Longate initially started selling tupperware as part of her parole agreement in 2001. After her career took off and she became the top-selling Tupperware lady of the United States, however, a friend suggested that she turn her tupperware parties into a theatrical performance.

So that’s what she did.

"Dixie's Tupperware Party" started as an off-broadway show in New York. Over the course of 16 years, it has been all over the world and secured fame for Longate.

“I never thought I'd be doing anything like I'm doing right now, and it's just so interesting that it all grew out of me doing a couple of tupperware parties,” Longate said. “I just did it because I needed some extra money.”

For Longate, the show is about getting people to be the best version of themselves, something that wasn’t there at the beginning.

In fact, Longate said she didn't expect the show to go far, thinking others would simply get a quick laugh out of it. It wasn’t until later, Longate said, that she realized that audiences were taking her messages to heart.

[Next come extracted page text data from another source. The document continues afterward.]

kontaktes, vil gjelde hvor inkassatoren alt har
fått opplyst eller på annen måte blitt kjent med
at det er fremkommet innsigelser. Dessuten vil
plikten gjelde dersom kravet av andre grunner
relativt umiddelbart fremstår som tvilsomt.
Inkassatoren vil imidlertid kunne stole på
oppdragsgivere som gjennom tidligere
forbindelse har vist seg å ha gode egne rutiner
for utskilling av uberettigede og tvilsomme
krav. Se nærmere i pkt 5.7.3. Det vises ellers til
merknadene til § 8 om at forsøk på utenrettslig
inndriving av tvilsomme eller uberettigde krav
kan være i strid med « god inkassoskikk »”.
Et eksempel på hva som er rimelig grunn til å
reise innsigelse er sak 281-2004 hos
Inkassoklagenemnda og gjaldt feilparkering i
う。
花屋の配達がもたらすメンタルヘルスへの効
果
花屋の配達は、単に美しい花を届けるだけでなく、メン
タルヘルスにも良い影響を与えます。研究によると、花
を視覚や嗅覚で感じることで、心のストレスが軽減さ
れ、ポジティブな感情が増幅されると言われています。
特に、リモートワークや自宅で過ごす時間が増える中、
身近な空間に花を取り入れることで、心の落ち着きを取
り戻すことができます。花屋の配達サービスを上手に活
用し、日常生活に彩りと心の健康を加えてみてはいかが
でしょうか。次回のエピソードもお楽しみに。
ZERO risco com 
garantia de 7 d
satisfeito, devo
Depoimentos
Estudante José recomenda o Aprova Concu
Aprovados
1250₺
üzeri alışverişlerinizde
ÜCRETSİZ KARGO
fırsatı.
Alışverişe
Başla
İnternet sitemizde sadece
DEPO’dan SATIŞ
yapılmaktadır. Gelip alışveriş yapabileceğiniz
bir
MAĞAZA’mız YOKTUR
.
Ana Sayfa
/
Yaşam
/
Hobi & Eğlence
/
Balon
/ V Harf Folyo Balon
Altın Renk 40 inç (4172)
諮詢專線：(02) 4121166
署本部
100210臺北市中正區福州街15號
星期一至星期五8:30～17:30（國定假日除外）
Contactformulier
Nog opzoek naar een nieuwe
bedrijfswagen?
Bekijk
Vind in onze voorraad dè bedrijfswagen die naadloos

Longate’s show is also interactive, which means she creates fresh content every performance. She said she views that aspect of the show as “a piece of love,” or a chance to empower at least one audience member.

Longate said lifting people up as been important especially in recent years, with the pandemic not allowing people much room to "let their hair down" and laugh

“I think people keep coming because they just want to be entertained, and they want to have a good time and they want to feel good about themselves,” Longate said.

Sixteen years of doing the show has also spawned ideas for a few other shows, Longate said.

Her two other shows are titled “Cherry Bombs and Bottle Rockets and Never Wear a Tube Top While Riding a Mechanical Bull and 16 Other Things I learned While I was Drinking Last Thursday.” Similar to “Dixie’s Tupperware Party,” both shows seek to lift up and empower people, just through different storytelling.

But Longate’s storytelling fame hasn’t gotten in the way of her passion for tupperware itself, which she still sells on her website and through catalogs given to audience members at every show.

“It's the best crap on the planet, I love it,” Longate said said. “It's become such a universal piece of people's lives without them even recognizing it.”

Tickets cost $19 for students and start at $30 for the general public and can be purchased by visiting whartoncenter.com.